Assigned task — According to the interview below, what medical imaging technique does Amelia Gully use to measure the upper airways?

Passage provided —
-- -- --
Speech Science lecturer Amelia Gully tells us about her determination to discover what makes our voices unique, and how this knowledge could deliver synthetic voice technology which can be fully controlled by the user.

What’s your area of research?

I work on the shape of the vocal tract. My research uses medical imaging techniques like MRI to measure the whole of the upper airways including the mouth and nasal tract and then I use mathematical techniques to quantify the shape of those airways and compare them between individuals.

What do you love about your work and where do you think it will lead you in the future?

What I love about working on the voice is that, as humans, we're really geared up to understand what the voice is. In some research you have to show people graphs and sort of explain what those graphs mean, but if you play people some speech, they inherently understand and get what's going on with the research.  

Our current focus is to expand our understanding of the voice from populations that are typically studied, to more diverse populations and atypical talkers. If we can understand these less familiar groups we may better understand the diversity in the human voice across the population.

Because of the work we're doing now, it’s my hope that in the future, people who've lost their voice due to illness or trauma will be able to communicate naturally and express themselves authentically using a synthetic voice that's truly their own.  

What is the most challenging aspect of your research?

If I had one wish, it would be to move this research forward at a faster pace. I’d love is a way to look inside people's heads without needing to make them lie down in a loud, claustrophobic, unpleasant MRI scanner, and to be able to look inside their heads using some kind of magic x-ray specs!

Looking to the future, what do you think you’ll be working on next?

Well one of the problems with current synthetic speech technology is that it doesn't have a sort of natural control mechanism; meaning it can’t be controlled with normal speech muscles.  

That’s the challenge we need to overcome: We need to apply this work on speech anatomy to the synthetic voices, so we can generate a speech synthesiser that people can control using their own vocal anatomy.
-- -- --
Data listing —
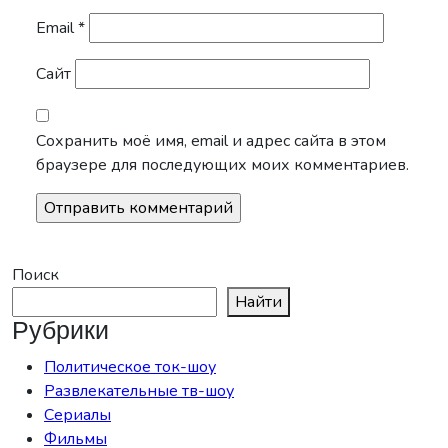
Email
*
Сайт
Сохранить моё имя, email и адрес сайта в этом
браузере для последующих моих комментариев.
Поиск
Найти
Рубрики
Политическое ток-шоу
Развлекательные тв-шоу
Сериалы
Фильмы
-- -- --
Reply — MRI